Is regional language content the next frontier to reach India’s 1.2 billion people?Harshith Mallya
A report by IAMAI and KPMG projects that India will reach 236 million mobile Internet users by 2016, and 314 million by 2017. English language content accounts for 56 percent of the content on the Internet, while Indian languages account for less than 0.1percent. But, a vast majority of India’s population prefers consuming content in their native languages over English.
According to estimates, currently, about 100-120 million, accounting a 10 percent of India’s population, is comfortable consuming content in English. While some may consider this a barrier for Internet penetration in India, it actually opens doors for new market opportunities. News aggregators such as InShorts, Way2News, Hike (News), and DailyHunt are focussing on the native Indian language sector to cater to the ‘next billion’ Indian Internet users.
An app under the parent company Way2Online, Way2News offers short form news content in nine Indian languages, including Hindi, Telegu, Tamil, Malayalam, Kannada, Marathi, Gujarati, and Bengali. Raju Vanapala, a first-generation entrepreneur founded Way2Online in 2006. He hails from a small town - Vijaywada - and belongs to a farmer family.
Way2News has a team of writers that summarise news articles from various sources into 400-character summaries. Their strength lies in their ability to tap into Tier 2, Tier 3 cities and towns through cross advertising and marketing with their sister brand, Way2SMS, which has a user base of over 50 lakh users.
Backed by Tiger Global, Inshorts is a news aggregator that offers news stories summarised in 60 words. The startup was founded by Azhar Iqubal, Anunay Arunav, and Deepit Purkayastha in 2013 as News in Shorts, before they re-branded to InShorts. They recently entered the vernacular market with a Hindi interface of their app. By mid 2016, they plan to expand to other regional languages such as Marathi, Kannada, and Tamil.
Azhar, CEO and Co-founder, Inshorts, said, “Currently, our app gets most of its users from Delhi, Mumbai, Bengaluru, Pune, and Chennai. With the Hindi launch we hope to tap Tier 2 cities such as Jaipur, Kanpur, Lucknow, Bhopal, Nagpur, Chandigarh, and Ludhiana etc., and aim to increase our reach by additional five million users by April 2016.”
Hike messenger was founded by Kavin Bharti Mittal and was globally launched in 2012. After reaching 35 million downloads, the company had raised $ 65million in funding to fuel its growth. In August this year, Hike launched the 4.0 version of its app and in addition to messaging, currently offers coupons, short form news, a chatbot (Natasha) and a facility to chat without Internet (Hike Direct).

Extracted data ▸

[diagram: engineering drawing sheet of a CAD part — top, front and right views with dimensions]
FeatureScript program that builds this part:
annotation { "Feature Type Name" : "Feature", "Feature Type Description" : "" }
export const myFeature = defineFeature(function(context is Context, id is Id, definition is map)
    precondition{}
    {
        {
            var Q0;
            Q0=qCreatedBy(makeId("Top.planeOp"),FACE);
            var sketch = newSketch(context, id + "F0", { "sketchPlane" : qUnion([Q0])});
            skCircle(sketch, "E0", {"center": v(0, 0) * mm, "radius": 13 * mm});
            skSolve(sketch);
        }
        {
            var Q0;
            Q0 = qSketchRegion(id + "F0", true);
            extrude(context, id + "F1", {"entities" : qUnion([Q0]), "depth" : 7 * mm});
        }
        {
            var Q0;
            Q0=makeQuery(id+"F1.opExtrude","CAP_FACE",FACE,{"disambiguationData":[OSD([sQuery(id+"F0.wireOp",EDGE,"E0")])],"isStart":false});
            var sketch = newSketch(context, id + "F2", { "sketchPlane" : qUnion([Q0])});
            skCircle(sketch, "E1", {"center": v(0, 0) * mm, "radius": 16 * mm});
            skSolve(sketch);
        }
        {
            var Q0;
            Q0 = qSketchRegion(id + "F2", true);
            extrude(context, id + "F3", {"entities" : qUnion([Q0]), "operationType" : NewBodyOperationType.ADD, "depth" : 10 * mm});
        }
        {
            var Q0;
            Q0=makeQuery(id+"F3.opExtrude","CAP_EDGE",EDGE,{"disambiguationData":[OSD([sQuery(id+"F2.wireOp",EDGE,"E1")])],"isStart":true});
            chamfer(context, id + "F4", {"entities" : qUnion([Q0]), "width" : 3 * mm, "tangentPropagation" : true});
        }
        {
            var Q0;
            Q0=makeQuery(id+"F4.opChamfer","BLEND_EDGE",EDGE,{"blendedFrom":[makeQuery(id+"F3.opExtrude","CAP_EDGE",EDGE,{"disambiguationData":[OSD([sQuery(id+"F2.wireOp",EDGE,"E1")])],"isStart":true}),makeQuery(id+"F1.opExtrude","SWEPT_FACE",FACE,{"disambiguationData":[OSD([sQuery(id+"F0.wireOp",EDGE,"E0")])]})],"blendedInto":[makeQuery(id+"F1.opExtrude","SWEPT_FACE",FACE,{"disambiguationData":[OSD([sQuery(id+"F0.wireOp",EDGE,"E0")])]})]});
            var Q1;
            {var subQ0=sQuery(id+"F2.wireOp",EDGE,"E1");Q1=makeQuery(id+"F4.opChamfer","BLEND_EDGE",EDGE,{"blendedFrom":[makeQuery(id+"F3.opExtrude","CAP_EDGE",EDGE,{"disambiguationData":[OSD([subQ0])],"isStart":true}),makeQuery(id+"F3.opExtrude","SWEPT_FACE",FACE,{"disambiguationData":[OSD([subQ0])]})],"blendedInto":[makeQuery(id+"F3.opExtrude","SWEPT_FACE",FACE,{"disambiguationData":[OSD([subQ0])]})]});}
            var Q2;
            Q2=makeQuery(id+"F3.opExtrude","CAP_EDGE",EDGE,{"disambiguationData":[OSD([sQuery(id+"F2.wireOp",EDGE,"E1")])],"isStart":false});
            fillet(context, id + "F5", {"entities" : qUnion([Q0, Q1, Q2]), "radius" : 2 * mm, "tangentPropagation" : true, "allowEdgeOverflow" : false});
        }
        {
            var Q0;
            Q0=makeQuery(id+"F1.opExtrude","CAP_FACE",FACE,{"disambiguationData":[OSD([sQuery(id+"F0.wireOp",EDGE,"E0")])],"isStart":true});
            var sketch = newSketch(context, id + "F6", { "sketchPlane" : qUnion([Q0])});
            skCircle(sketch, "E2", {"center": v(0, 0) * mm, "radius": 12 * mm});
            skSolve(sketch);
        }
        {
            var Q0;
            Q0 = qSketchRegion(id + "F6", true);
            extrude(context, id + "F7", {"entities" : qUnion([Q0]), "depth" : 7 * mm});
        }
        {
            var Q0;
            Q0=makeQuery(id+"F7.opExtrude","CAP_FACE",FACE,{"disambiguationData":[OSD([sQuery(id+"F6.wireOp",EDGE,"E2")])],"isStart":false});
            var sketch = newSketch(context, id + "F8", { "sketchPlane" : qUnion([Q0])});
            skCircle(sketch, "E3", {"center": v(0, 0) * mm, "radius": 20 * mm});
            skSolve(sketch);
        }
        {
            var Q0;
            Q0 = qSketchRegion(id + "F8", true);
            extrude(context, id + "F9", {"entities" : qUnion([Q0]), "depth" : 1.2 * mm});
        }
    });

Work task 1 ▸
Answer from the article on regional language content:
(a) How many characters long are the summaries written by the Way2News team?
(b) In what year was Way2Online founded?
(c) In how many words does Inshorts summarize its news stories?
Work task 2 ▸
In the article on regional language content, rewrite the part that opens with the words containing "Way2News has a" and closes with "50 lakh users.", swapping "sister brand" for "partner brand".
The rows can be left aside here.

Written response 1 ▸
(a) 400 characters
(b) 2006
(c) 60 words

Written response 2 ▸
Way2News has a team of writers that summarise news articles from various sources into 400-character summaries. Their strength lies in their ability to tap into Tier 2, Tier 3 cities and towns through cross advertising and marketing with their partner brand, Way2SMS, which has a user base of over 50 lakh users.